[Opening Exercise data section]

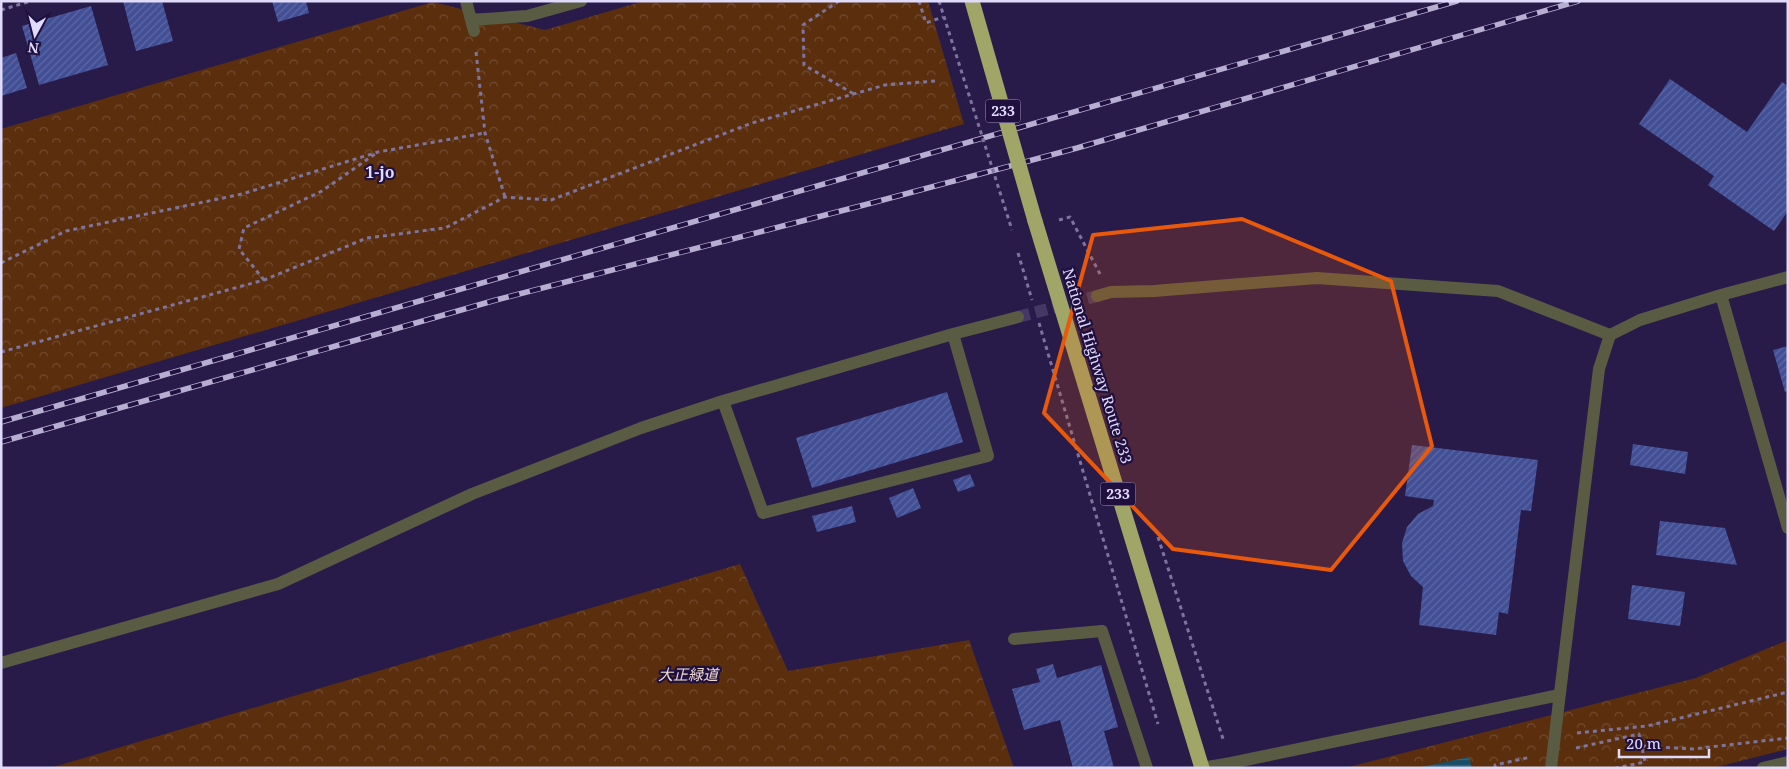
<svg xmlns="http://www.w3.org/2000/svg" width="1789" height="769" font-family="'Noto Serif','Noto Sans JP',serif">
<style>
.park{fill:url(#park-crowns)}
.water{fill:url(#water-rules)}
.building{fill:url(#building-hatch)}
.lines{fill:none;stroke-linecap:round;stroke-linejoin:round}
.minor-tunnel{stroke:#443865;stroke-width:12;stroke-dasharray:12 6;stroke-linecap:butt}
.path{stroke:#7e759d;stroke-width:3;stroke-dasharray:4 4;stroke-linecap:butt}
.minor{stroke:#595c43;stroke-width:12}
.highway{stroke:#a0a667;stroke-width:15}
.rail-casing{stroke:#b6afd2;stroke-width:5.5}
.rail{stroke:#1f103f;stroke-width:4;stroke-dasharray:11;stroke-linecap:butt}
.path-bridge{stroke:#7e759d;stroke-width:3;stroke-dasharray:4 4;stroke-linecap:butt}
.highway-bridge{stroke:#a0a667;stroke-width:15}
.marked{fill:#e8590c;fill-opacity:0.2;stroke:#e8590c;stroke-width:4;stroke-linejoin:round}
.labels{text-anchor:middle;stroke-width:4.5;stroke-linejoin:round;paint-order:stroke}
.shield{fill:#1f103f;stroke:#a69ec3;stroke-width:1}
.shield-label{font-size:14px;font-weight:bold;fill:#e0dbfb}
.street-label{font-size:15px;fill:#e0dbfb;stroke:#1f103f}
.park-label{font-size:15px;font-style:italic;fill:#efdace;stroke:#1f103f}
.neighbourhood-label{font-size:16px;font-weight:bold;fill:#dfd9ff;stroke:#1f103f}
</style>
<defs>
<pattern id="park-crowns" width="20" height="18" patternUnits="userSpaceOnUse" patternTransform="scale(1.25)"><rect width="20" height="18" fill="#5b2e0d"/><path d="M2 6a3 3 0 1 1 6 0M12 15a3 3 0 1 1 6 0" fill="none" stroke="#724c31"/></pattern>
<pattern id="water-rules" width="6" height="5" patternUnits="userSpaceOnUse" patternTransform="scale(1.25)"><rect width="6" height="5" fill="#184e67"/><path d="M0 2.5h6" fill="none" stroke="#39677e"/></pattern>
<pattern id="building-hatch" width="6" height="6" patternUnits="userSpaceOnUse" patternTransform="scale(1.25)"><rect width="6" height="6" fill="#424f95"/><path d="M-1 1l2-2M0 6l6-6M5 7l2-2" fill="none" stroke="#5d68a5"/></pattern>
</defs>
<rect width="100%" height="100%" fill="#281b4a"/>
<path class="park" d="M644 1H928L964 124 1 408V129L433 2 545 30Z
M740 564 788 671 969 640 1014 768H50Z
M1788 640V749L1713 768H1345L1696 678Z"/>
<path class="water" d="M1469 757 1472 768H1417Z"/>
<path class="building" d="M123 1H162L173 41 136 51Z
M272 1H306L309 13 278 22Z
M91 6 108 65 39 85 22 26Z
M16 53 27 88 1 96V58Z
M1670 79 1747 132 1782 82 1788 86V211L1774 231 1708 185 1714 176 1639 124Z
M1788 346V391L1785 392 1773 350Z
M947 392 963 442 812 488 796 438Z
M1633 444 1688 452 1685 474 1630 465Z
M1412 445 1538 460 1531 511 1521 510 1508 614 1499 612 1496 635 1419 625 1423 587 1411 576 1403 561 1402 543 1407 527 1418 514 1433 506 1434 500 1405 496Z
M970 474 975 486 958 492 953 480Z
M913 488 921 508 897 518 889 498Z
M852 506 856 522 817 532 812 516Z
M1660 521 1725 528 1737 565 1656 555Z
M1632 585 1685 592 1680 626 1628 619Z
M1053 664 1057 678 1101 665 1118 727 1104 731 1114 768H1073L1060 720 1024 730 1012 689 1040 682 1036 669Z"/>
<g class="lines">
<path class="minor-tunnel" d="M1018 317 1097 296"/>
<path class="path" d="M839 1 803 25 804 65 854 94
M919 1 926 23 943 17
M1 10 31 1
M476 52 485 133 505 197
M1059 220 1070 217 1100 274
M1018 253 1032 300
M1 263 66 231 242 194 378 152 485 133
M264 280 239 249 244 228 322 191 375 154
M1039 323 1158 724
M1 352 264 280 367 238 445 228 505 197 551 200 752 123 885 85 935 81
M1158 537 1224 742
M1577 733 1647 726 1788 692
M1642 746 1693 749 1788 738
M1576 748 1639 734 1645 762 1616 768
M1495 768V765L1531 757"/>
<path class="minor" d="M466 1 474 31
M471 20 527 16 581 1
M1721 295 1788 528
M1097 296 1111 292 1154 291 1317 278 1498 291 1610 335
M723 401 763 513 988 456 953 334
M1014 639 1102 631 1147 768
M1 663 278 584 472 494 641 428 723 401 953 334 1018 317
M1202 768 1231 763 1559 695
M1551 768 1599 369 1610 335 1640 320 1721 295 1788 277
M1763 768 1788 762"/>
<path class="highway" d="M1035 221 1202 768"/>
<g class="rail-casing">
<path id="rail" d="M1 422 1457 1
M1 442 496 300 864 205 1077 148 1578 1"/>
</g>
<use href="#rail" class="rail"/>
<path class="path-bridge" d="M939 1 1012 230"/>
<path class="highway-bridge" d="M972 1 1035 221"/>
</g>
<path class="marked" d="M1242 219 1391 281 1432 446 1331 570 1173 549 1044 413 1093 235Z"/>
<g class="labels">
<g class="shield">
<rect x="985.5" y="99.5" width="35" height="23" rx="4"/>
<rect x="1100.5" y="482.5" width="35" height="23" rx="4"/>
</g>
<g class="shield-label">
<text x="1003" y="116">233</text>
<text x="1118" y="499">233</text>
</g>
<g class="street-label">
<text transform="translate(1097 366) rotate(73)" y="5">National Highway Route 233</text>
</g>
<g class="park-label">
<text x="688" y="680">大正緑道</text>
</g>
<g class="neighbourhood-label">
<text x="380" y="178">1-jo</text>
</g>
</g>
<rect width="1789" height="769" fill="none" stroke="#e0dbfb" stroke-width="5"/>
<g transform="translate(35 35) rotate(187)" stroke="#1f103f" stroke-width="4" paint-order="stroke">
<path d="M0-4L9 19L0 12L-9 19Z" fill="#e0dbfb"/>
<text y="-8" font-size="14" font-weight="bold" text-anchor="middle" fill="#e0dbfb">N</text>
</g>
<path d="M1619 749v8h90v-8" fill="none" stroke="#e0dbfb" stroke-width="2.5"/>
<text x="1626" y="749" font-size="15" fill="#e0dbfb" stroke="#1f103f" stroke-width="4" paint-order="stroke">20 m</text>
</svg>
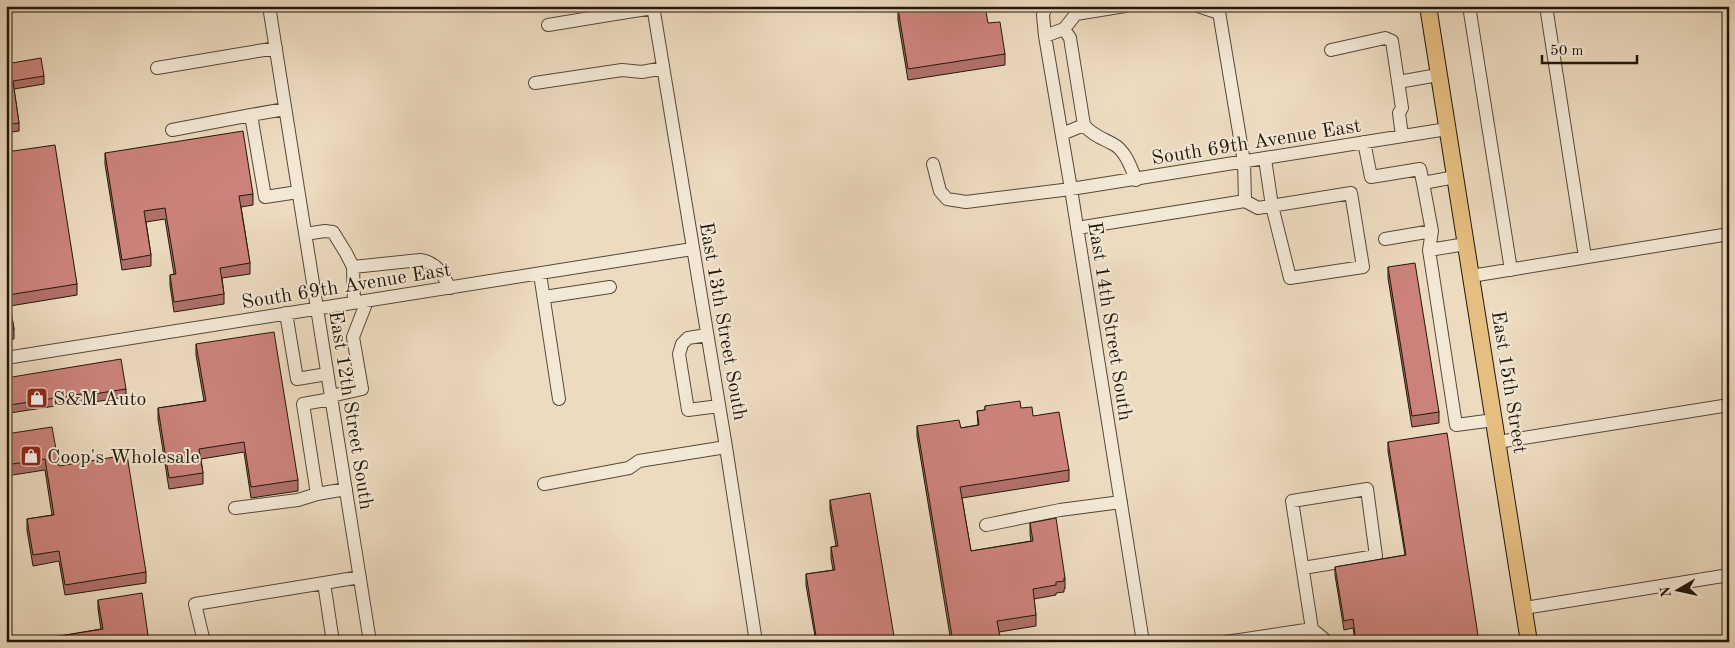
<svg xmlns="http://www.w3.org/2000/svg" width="1735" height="648" font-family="'Old Standard TT',serif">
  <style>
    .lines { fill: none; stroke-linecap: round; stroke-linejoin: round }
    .minor-casing { stroke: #544838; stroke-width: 14 }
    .major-casing { stroke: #21170a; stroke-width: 18 }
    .minor { stroke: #f3e8d6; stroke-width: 12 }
    .major { stroke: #e6be80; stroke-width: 16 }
    .wall { fill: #af706a; stroke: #21170a }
    .building { fill: #cc827b; stroke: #21170a }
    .labels { text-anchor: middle; stroke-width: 4; stroke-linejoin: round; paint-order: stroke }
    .street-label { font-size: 20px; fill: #21170a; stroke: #f3e8d6 }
    .poi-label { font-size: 20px; fill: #21170a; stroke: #f3e8d6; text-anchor: start }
  </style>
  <rect width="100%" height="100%" fill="#eddbc0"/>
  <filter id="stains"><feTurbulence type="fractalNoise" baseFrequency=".004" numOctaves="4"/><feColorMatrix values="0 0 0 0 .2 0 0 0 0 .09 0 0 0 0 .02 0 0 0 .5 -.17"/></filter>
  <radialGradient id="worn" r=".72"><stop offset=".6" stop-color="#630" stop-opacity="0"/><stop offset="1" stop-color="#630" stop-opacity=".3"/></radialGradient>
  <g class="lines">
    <g class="minor-casing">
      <path id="minor" d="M269,6L370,642
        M620,6L621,13L653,8
        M653,6L726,447L756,642
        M1046,6L1043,15L1045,36L1071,189L1143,642
        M1198,6L1219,13
        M1218,6L1244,162L1245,201
        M1469,6L1511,270
        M1546,6L1585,257
        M548,25L621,13
        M1064,29L1070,38L1084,125C1092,135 1102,138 1113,144C1125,150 1131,167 1136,180
        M1045,36L1064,29L1076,14L1125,6
        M1331,50L1385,38L1392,41L1402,108L1399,113L1402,136
        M157,68L276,48
        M1398,82L1438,75
        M535,83L622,70L642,72L663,68
        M285,109L251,115L265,197L298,192
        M172,130L251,115
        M1062,134L1084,125
        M1364,142L1371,177L1420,169L1423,183
        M933,164L940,191L947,199L966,202L1071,189L1447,129
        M1455,177L1423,183L1432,231L1429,250L1456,425L1494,420
        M1077,228L1245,201L1258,208L1351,193L1363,267L1290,278L1272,206L1265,159
        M305,234L325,231L333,232L346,253L353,267L354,303
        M1385,239L1432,231
        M1429,250L1466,244
        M353,267L420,260C437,262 443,275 450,288
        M540,274L559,399
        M1471,276L1729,234
        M544,297L610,287
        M286,313L297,379L327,374
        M707,335L688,338L682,344L679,354L688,410L719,406
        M6,358L692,249
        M331,396L362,389L353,337L367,301
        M331,399L303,404L317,494L346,489
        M1498,442L1729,405
        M544,484L629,468L639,461L726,447
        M235,508L298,500L317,494
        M986,525L1060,510L1121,502
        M1303,568L1376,556L1367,489L1292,501L1312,629
        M1524,608L1729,575
        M204,642L195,604L324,583
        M333,642L324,583L360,577
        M1226,642L1312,629L1324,639V642"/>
    </g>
    <g class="major-casing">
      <path id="major" d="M1428,6L1529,642"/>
    </g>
    <use href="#minor" class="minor"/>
    <use href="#major" class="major"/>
  </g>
  <path class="wall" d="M898,9L988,23L1005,54V65L908,80L898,20Z
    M6,64L44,76V84L14,89L19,123V131L6,133Z
    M6,152L77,284V295L10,306L14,329V339L6,341Z
    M105,153L253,194V205L241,207L250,263V274L222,278L224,294V304L174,312L170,285V275L174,274L165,219L146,222L151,255V266L122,270L105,164Z
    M1388,267L1439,412V423L1412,427L1388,278Z
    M196,344L298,480V491L251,498L244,452L201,459L203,473V484L169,489L158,419V408L204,401L196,355Z
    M6,378L126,389V397L81,404V402L10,413L6,392Z
    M985,406L1021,408L1033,416L1069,470V481L962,498L971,551L1031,541L1030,534V523L1065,578V589H1064V592L1056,593V595L1034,599L1036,615V626L999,632L1001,642H951L917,436V426L961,428L978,425L977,411L985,410Z
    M6,434L59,466L146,572V583L65,595L59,561L33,566L27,530V519L52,515L45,470L6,476Z
    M1388,442L1479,642H1355L1353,628L1344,630L1335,575V567L1405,555L1388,451Z
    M830,500L895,642H816L806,585V574L833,570L831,558V547L836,546L830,510Z
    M98,600L149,642H48V638L101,629L98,609Z"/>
  <path class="building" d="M918,6H985L988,23L1000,22L1005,54L908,69L898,9Z
    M41,58L44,76L13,81L19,123L6,125V64Z
    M243,131L253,194L239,196L250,263L220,268L224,294L174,302L170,275L176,274L165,208L144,211L151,255L122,260L105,153Z
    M55,145L77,284L8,295L14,329L6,330V152Z
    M1415,263L1439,412L1412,416L1388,267Z
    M274,332L298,480L251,487L244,442L199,449L203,473L169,478L158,408L206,401L196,344Z
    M121,359L126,389L81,396V394L10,405L6,384V378Z
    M1020,401L1021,408L1032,407L1033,416L1059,412L1069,470L960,487L971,551L1033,541L1030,523L1056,518L1065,578H1064V581L1056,582V585L1033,589L1036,615L997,621L1001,642H953L917,426L959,420L961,428L979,425L977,411L985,410V406Z
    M52,427L59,466L127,455L146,572L65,585L59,551L33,555L27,519L54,515L45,459L6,465V434Z
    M1447,433L1479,642H1356L1353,619L1344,621L1335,567L1406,555L1388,442Z
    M870,493L895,642H847L846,639L828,642H817L806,574L835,570L831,547L838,546L830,500Z
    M142,593L149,642H48V638L103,629L98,600Z"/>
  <defs>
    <g id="shop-square" transform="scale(1.125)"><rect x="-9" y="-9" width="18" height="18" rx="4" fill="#8f2418" stroke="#f3e8d6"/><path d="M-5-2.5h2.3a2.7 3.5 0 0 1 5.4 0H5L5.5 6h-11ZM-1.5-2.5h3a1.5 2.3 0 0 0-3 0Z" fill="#fff"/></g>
  </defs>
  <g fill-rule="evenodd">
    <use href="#shop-square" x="37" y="398"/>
    <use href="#shop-square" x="31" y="456"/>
  </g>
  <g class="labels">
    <g class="street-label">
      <text transform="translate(1256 141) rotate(-9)" y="7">South 69th Avenue East</text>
      <text transform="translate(346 285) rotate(-9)" y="7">South 69th Avenue East</text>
      <text transform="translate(724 321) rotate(80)" y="7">East 13th Street South</text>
      <text transform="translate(1111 321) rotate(81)" y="7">East 14th Street South</text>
      <text transform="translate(1510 382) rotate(81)" y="7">East 15th Street</text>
      <text transform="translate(352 410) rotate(81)" y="7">East 12th Street South</text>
    </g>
    <g class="poi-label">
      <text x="53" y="405">S&amp;M Auto</text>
      <text x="47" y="463">Coop's Wholesale</text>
    </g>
  </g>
  <rect width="1735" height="648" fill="none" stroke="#eddbc0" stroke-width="25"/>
  <rect x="8" y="8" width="1720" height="633" fill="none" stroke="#21170a" stroke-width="2.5"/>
  <rect x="12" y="12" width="1710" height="623" fill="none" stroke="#21170a"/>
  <g transform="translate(1678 590) rotate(261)" stroke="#f3e8d6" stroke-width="4" paint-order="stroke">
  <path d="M0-4L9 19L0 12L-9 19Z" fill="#21170a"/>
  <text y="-8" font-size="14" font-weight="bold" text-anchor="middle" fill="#21170a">N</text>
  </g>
  <path d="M1542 55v8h95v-8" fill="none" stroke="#21170a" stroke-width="2.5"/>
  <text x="1550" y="55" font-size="15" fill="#21170a" stroke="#f3e8d6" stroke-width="4" paint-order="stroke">50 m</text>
  <rect width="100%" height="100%" filter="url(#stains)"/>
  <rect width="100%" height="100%" fill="url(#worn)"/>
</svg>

[Closing Exercise data section]

**Problem details**
Copy each line in the listing where "lines" appears.

**Reply**
.lines{fill:none;stroke-linecap:round;stroke-linejoin:round}
<g class="lines">
    .lines { fill: none; stroke-linecap: round; stroke-linejoin: round }
  <g class="lines">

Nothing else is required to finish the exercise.